Do you wanna be the very best? Like no one ever was? Then we recommend catching — ha, ha, get it? — up on some “Pokemon.” But not the new stuff. Anything after “Master Quest” is an insult to our childhood.

No, we’re going old, old school with the OGs: Ash, Brock and Misty, back when Ash wasn’t quite so cocky, and it wasn’t annoying that he literally hasn’t aged since 1998.

Go back and see how the journey began. Watch the battles that enraptured our generation and had us throwing plastic pokeballs at one another and wasting away our days on Gameboys back when they were cool.

“The Wild Thornberrys”

Eliza Thornberry was the envy of every child from the late 1990s to the early 2000s. Not only did she get to travel the world with her family in a zebra-print RV, but she could talk to animals. And she had a pet monkey.

“The Wild Thornberrys” offered an amusing family dynamic with the two clever-but-ditsy parents, a snobby older sister who practically invented glottal frying and an adopted younger brother who was raised by orangutans. And of course no family is complete without the intellectual primate dressed in shorts and a striped bro tank.

But really, we watched the show to vicariously live our dream of talking to elephants and lions. And TBH, we haven’t stopped dreaming about it.

“Scooby-Doo”

Everyone wants a talking dog. And after 1969, everyone specifically wanted a brown and black-spotted talking Great Dane with a bottomless stomach.

Scooby-Doo and the gang has been a cultural phenomenon spanning multiple generations. You most likely got into it because your parents watched it while growing up, and at the rate Cartoon Network is going, our grandchildren will be watching it in 40 years.

“Scooby-Doo” has undergone quite a few style changes, and relationships have been explored and ignored, but the original story remains intact. Four nosy teenagers and a talking dog solving crimes will never get old.

“The Powerpuff Girls”

Sugar. Spice. Everything nice. These were the ingredients chosen to create the perfect cartoon. Actually, it was the combination of a confident leader, a sweet animal-lover and an aggressive tomboy that sparked the 1998 series any little girl could relate to.

“The Powerpuff Girls” were everything. Finally, there was a show for children with girls who didn’t fall solely into the innocent, cutesy trope. These girls were not to be messed with, no matter how adorable they were. Blossom will rock a bow and still freeze you with her special ice powers. Bubbles will stop to pet a bunny and then light you on fire with her laser vision. Buttercup will trample you before you even open your mouth.

“SpongeBob Squarepants”

SpongeBob’s shrill laugh will echo in our heads until our dying breath. The moment we saw that little yellow sponge in his pineapple house sitting at the bottom of the ocean, we were hooked. There was just something about a sponge hanging out with a starfish and owning a pet snail named Gary.

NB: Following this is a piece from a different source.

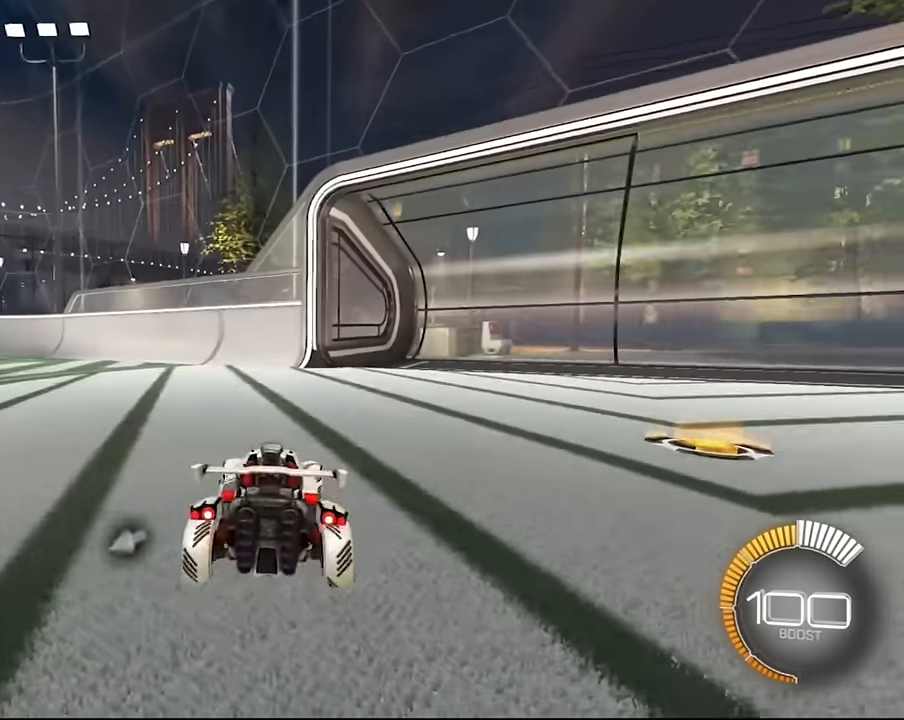
{"buttons": ["L1"], "left_stick": "up", "right_stick": "center", "events": [[67, "CROSS", "down"], [267, "left_stick", "up"], [434, "CROSS", "up"]]}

You either loved SpongeBob or you hated him. There was no in-between. SpongeBob was obnoxiously happy, and watching him naïvely harass his pessimistic neighbor and co-worker, Squidward, or irritate his money-grubbing boss, Mr. Krabs, either cracked you up or made you cringe. Either way, SpongeBob has been lighting up screens on Nickelodeon since 1999, and if the recent film is any indicator, he won’t be going anywhere.